TH‐E‐ValA‐02: Simultaneous Multi‐Pencil Fan‐Beam‐Based Intensity‐Modulated Proton Therapy.

Abstract

Purpose: Intensity‐modulated proton therapy (IMPT) will improve the conformality of proton radiotherapy while preserving target homogeneity and low integral dose characteristics. IMPT is currently delivered using a single scanned pencil beam by placing Bragg peak spots at predetermined points in the patient. Very short pulse lengths and low repetition rates will characterize inexpensive compact proton beam systems of the future such as the dielectric wall accelerator. Their pulse structure is not amenable to scanning a single spot. The use of multiple intensity‐modulated pencil beams delivered in a fan beam is a simple approach to IMPT that can be used to upgrade current proton systems or with future accelerators. Methods and Materials: A fan beam is created with a pair of quadrupole magnets aligned so that the second magnet amplifies beam divergence initiated by the first magnet.
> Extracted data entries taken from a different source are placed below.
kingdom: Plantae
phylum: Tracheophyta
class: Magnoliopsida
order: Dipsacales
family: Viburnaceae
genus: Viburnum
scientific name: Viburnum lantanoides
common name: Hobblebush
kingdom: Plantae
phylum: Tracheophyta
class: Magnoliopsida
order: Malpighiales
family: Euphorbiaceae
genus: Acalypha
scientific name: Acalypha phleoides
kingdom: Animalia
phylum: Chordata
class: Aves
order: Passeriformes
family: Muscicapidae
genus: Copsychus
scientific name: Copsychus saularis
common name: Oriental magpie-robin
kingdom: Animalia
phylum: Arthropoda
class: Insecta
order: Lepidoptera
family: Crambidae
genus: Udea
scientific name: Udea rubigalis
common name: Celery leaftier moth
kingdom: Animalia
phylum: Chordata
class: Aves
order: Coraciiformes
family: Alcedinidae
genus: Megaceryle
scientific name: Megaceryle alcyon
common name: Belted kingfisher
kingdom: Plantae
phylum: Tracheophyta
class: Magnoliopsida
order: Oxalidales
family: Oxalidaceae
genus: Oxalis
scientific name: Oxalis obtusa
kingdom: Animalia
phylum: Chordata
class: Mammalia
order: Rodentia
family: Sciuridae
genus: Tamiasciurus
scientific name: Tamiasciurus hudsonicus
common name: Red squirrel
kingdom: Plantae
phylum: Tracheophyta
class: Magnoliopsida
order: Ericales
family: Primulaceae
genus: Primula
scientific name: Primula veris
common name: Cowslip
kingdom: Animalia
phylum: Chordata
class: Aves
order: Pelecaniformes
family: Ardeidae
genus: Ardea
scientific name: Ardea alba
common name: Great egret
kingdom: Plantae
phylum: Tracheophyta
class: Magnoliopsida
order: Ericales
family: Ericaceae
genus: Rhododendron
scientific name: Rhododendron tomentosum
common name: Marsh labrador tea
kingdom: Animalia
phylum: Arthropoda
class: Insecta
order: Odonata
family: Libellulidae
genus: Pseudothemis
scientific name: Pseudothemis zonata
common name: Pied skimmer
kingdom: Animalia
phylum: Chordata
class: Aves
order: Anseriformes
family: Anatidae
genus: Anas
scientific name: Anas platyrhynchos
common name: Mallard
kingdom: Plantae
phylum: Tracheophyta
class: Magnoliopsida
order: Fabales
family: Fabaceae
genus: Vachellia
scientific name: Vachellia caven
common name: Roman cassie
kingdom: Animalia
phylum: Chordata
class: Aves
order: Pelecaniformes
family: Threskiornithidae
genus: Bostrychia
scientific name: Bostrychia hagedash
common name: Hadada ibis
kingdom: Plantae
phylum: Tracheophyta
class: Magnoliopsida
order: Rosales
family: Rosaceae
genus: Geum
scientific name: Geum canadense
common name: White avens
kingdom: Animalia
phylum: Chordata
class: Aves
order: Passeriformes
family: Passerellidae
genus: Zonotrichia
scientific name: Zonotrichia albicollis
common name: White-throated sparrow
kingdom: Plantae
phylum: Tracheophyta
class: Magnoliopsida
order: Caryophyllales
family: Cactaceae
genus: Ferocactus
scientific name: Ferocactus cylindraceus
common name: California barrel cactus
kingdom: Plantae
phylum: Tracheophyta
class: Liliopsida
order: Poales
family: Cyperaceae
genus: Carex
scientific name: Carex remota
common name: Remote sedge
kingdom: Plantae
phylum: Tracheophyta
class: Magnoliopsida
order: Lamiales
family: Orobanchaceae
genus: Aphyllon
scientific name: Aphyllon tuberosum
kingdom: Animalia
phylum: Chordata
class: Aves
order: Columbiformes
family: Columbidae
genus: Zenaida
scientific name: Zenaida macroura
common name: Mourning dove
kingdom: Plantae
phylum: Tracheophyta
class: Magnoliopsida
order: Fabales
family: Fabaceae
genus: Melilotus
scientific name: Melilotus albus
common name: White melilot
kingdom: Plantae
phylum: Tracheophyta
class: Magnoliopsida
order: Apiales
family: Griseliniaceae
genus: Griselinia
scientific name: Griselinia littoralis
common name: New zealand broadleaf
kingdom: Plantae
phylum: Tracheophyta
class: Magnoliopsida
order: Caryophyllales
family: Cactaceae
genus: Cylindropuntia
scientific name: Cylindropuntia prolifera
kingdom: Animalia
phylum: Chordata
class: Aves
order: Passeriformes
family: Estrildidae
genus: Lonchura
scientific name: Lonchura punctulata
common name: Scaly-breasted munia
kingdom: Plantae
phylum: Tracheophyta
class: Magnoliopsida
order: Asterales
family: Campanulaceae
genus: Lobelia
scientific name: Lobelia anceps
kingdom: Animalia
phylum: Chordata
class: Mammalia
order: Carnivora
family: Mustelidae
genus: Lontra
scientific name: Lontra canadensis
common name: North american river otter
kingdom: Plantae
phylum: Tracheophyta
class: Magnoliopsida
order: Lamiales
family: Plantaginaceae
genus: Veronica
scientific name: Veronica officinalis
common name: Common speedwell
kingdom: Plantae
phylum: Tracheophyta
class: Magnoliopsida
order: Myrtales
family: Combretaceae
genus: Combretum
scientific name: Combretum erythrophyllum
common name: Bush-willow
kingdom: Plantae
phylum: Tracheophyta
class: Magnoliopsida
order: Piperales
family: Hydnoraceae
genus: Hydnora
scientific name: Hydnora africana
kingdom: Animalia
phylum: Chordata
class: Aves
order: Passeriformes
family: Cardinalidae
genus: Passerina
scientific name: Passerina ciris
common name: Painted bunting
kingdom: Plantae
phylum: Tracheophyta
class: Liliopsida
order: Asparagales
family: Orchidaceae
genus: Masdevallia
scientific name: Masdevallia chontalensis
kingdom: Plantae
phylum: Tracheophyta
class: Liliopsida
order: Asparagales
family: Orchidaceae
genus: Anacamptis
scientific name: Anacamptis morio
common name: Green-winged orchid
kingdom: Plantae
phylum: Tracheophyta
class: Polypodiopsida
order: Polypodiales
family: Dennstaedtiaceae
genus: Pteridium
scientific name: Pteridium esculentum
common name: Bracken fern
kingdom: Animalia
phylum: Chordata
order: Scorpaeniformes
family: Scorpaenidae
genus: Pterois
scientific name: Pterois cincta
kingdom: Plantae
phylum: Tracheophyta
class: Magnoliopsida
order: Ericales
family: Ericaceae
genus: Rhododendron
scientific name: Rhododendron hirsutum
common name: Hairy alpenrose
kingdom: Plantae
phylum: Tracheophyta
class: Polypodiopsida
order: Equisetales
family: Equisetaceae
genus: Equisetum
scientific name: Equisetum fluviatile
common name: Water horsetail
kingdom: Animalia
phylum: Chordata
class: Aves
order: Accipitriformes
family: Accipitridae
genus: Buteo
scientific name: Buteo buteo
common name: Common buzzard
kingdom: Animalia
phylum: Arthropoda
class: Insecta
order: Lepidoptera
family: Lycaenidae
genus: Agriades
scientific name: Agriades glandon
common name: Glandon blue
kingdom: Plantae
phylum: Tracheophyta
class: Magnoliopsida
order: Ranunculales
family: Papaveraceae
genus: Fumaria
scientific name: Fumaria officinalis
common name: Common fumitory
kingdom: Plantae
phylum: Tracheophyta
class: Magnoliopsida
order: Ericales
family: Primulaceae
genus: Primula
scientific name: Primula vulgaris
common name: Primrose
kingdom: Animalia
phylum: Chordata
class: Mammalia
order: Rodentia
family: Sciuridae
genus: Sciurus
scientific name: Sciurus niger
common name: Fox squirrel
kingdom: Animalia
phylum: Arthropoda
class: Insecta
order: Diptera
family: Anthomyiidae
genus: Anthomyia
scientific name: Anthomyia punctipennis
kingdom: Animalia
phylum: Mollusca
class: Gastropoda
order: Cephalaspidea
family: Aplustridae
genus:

A set of multiple range‐shifters simultaneously adjusts penetration of multiple pencil beams. The actuation for the range‐shifters is done out of the plane of the fan beam. The intensity is modulated for any pencil beam by placing a thickness, greater than the range in the protons, in that portion of the fan beam. This achieves binary (on‐off) modulation as is used in x‐ray tomotherapy. Results: Calculations show that a spot delivery rate increase of 8 times can be achieved with this system which would allow larger target volumes to be practically delivered with IMPT or used with pulsed systems with low repetition rates. The system could be used to deliver spot scanning with multiple pencil beams simultaneously or used to deliver proton tomotherapy. Conclusions: An intensity‐modulated proton therapy system, based on multiple pencil beams issuing from a fan beam geometry, would decrease the delivery time for either continuous or low repetition pulse systems.